Since 2018, much has been done to fix the problems in our electricity system:
- Eskom’s board and executive leadership, which had been compromised by state capture, was replaced by qualified individuals.
- Changes to Eskom’s structure to create a separate state-owned transmission company have started. This company will be able to buy electricity from different producers, including Eskom, at a competitive price. This will improve the reliability of supply.
- The renewable energy programme was revived, with 2,200 MW connected to the grid to date and another 6,800 MW at various stages of procurement.
- Regulations were changed in July 2021 to exempt private embedded generation projects of less than 100 MW from having to obtain a licence from the Regulator - NERSA. This is where companies produce electricity for their own use and to sell on to other users.
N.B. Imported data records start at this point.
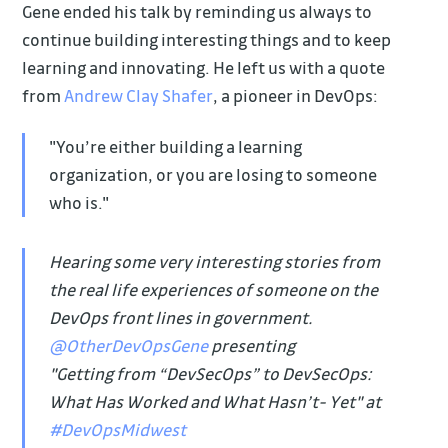
Gene ended his talk by reminding us always to
continue building interesting things and to keep
learning and innovating. He left us with a quote
from
Andrew Clay Shafer
, a pioneer in DevOps:
"You’re either building a learning
organization, or you are losing to someone
who is."
Hearing some very interesting stories from
the real life experiences of someone on the
DevOps front lines in government.
@OtherDevOpsGene
presenting
"Getting from “DevSecOps” to DevSecOps:
What Has Worked and What Hasn’t- Yet" at
#DevOpsMidwest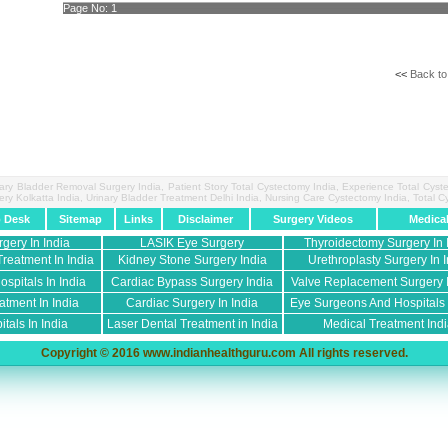
Page No:
1
<<
Back to
nary Bladder Removal Surgery India, Patient Story Total Cystectomy India, Experience Total Cys
ery Kolkatta India, Urinary Bladder Treatment Delhi India, Nursing Care Cystectomy India, Total
p Desk
Sitemap
Links
Disclaimer
Surgery Videos
Medica
rgery In India
LASIK Eye Surgery
Thyroidectomy Surgery In 
reatment In India
Kidney Stone Surgery India
Urethroplasty Surgery In I
spitals In India
Cardiac Bypass Surgery India
Valve Replacement Surgery I
atment In India
Cardiac Surgery In India
Eye Surgeons And Hospitals I
tals In India
Laser Dental Treatment in India
Medical Treatment Ind
Copyright © 2016 www.indianhealthguru.com All rights reserved.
As a result of these changes there are now about 100 such projects in the pipeline with a total capacity of more than 9,000 MW. In December 2022, the 100 MW limit was removed completely.
What can I do to save energy?
- Don’t leave appliances and gadgets on when not needed, switch off the power button.
- When you leave the room or building, remember to switch off the lights.
Ensure that you use energy saving light bulbs (LEDs) which also last longer.
- Use the cold water tap rather than engaging the geyser every time.
- Use water with consideration e.g. shower rather than bath – it saves water and energy.
- Make sure your refrigerator and freezer doors have tight seals, are positioned in a cool place, and are not blocked with frost – all of this will help them to function more efficiently.